Quote from: "SGOS"What happens when aliens finally intercept the thing?  I have this notion of an alien reaction:  "What is this thing?  Who keeps sending us this shit, and what the fuck are we supposed to do with it?"

Or maybe some variation of, "If you find a watch on the beach, you know it has to have a creator, but why does the creator send us this useless stuff?"
Stromboli covered that in this post.
Save a life.

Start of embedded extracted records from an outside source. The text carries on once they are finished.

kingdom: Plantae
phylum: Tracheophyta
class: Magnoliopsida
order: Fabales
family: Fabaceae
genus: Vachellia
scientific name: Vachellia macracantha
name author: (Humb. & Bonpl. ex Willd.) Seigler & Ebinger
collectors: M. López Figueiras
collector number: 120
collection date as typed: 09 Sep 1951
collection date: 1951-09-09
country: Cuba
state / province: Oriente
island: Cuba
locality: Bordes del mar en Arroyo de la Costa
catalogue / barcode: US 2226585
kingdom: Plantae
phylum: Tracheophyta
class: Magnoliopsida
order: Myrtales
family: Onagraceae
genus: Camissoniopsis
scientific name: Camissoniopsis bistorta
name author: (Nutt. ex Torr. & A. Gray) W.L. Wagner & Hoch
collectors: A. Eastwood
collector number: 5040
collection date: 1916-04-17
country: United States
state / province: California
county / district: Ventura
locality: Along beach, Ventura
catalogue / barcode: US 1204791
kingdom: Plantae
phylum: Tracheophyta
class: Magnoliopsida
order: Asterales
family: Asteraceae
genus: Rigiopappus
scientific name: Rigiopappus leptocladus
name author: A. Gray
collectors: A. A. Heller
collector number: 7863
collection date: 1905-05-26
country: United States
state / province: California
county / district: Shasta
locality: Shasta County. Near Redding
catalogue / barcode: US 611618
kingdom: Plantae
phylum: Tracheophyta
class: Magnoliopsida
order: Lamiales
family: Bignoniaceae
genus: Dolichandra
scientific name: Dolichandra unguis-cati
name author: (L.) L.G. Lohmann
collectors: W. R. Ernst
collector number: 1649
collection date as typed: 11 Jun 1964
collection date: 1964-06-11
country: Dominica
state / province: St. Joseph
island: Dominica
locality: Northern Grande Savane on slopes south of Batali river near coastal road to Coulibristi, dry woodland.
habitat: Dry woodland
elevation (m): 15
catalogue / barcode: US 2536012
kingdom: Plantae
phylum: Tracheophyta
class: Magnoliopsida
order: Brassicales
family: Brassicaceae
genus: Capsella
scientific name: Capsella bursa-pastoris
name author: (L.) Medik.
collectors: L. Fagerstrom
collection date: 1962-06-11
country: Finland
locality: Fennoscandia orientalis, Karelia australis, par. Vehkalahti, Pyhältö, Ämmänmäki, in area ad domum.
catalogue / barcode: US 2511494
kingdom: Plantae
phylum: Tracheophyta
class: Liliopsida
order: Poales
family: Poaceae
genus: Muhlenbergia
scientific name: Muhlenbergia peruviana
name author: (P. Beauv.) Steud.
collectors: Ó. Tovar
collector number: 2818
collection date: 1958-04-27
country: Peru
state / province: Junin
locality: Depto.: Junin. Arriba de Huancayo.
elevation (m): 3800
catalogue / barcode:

Adopt a Greyhound.

stromboli

Assuming a vast number of potentially habitable planets, and assuming that some- millions- of them may be inhabited, the odds are that other life forms on other planets are at our stage of development or even ahead of us. That also assumes that they have sent out probes to other solar systems. Again, potentially millions.

It is therefore quite possible that we may, as our science advances, encounter one or more of those probes. I would think the odds greater than encountering the actual life form itself. So if we get gobsmacked by an alien version of Voyager, don't be too surprised.